== Exercise brief ==
For this task, every record below must be reproduced exactly.

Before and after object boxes
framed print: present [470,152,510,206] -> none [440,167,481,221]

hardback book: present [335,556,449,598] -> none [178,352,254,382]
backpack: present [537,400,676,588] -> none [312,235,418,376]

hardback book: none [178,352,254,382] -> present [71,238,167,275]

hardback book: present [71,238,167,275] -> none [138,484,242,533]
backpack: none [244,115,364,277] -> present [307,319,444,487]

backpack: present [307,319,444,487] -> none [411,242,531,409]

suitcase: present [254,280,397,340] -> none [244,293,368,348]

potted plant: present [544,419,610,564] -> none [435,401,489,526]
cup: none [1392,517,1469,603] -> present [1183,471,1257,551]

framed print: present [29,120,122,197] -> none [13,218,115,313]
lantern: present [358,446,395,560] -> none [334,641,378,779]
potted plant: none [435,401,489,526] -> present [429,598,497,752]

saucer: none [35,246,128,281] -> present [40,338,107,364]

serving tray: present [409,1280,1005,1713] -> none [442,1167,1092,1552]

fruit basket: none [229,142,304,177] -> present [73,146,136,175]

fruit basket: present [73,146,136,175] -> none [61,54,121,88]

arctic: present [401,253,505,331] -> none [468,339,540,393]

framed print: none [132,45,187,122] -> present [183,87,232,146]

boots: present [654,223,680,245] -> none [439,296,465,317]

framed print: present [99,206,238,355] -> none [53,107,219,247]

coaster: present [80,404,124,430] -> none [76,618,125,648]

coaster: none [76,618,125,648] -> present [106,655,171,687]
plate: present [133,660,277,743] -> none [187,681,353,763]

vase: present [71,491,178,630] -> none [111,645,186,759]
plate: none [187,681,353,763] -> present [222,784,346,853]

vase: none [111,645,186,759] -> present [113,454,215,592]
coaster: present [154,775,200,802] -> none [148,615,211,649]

== Written response ==
framed print: present [470,152,510,206] -> none [440,167,481,221]

hardback book: present [335,556,449,598] -> none [178,352,254,382]
backpack: present [537,400,676,588] -> none [312,235,418,376]

hardback book: none [178,352,254,382] -> present [71,238,167,275]

hardback book: present [71,238,167,275] -> none [138,484,242,533]
backpack: none [244,115,364,277] -> present [307,319,444,487]

backpack: present [307,319,444,487] -> none [411,242,531,409]

suitcase: present [254,280,397,340] -> none [244,293,368,348]

potted plant: present [544,419,610,564] -> none [435,401,489,526]
cup: none [1392,517,1469,603] -> present [1183,471,1257,551]

framed print: present [29,120,122,197] -> none [13,218,115,313]
lantern: present [358,446,395,560] -> none [334,641,378,779]
potted plant: none [435,401,489,526] -> present [429,598,497,752]

saucer: none [35,246,128,281] -> present [40,338,107,364]

serving tray: present [409,1280,1005,1713] -> none [442,1167,1092,1552]

fruit basket: none [229,142,304,177] -> present [73,146,136,175]

fruit basket: present [73,146,136,175] -> none [61,54,121,88]

arctic: present [401,253,505,331] -> none [468,339,540,393]

framed print: none [132,45,187,122] -> present [183,87,232,146]

boots: present [654,223,680,245] -> none [439,296,465,317]

framed print: present [99,206,238,355] -> none [53,107,219,247]

coaster: present [80,404,124,430] -> none [76,618,125,648]

coaster: none [76,618,125,648] -> present [106,655,171,687]
plate: present [133,660,277,743] -> none [187,681,353,763]

vase: present [71,491,178,630] -> none [111,645,186,759]
plate: none [187,681,353,763] -> present [222,784,346,853]

vase: none [111,645,186,759] -> present [113,454,215,592]
coaster: present [154,775,200,802] -> none [148,615,211,649]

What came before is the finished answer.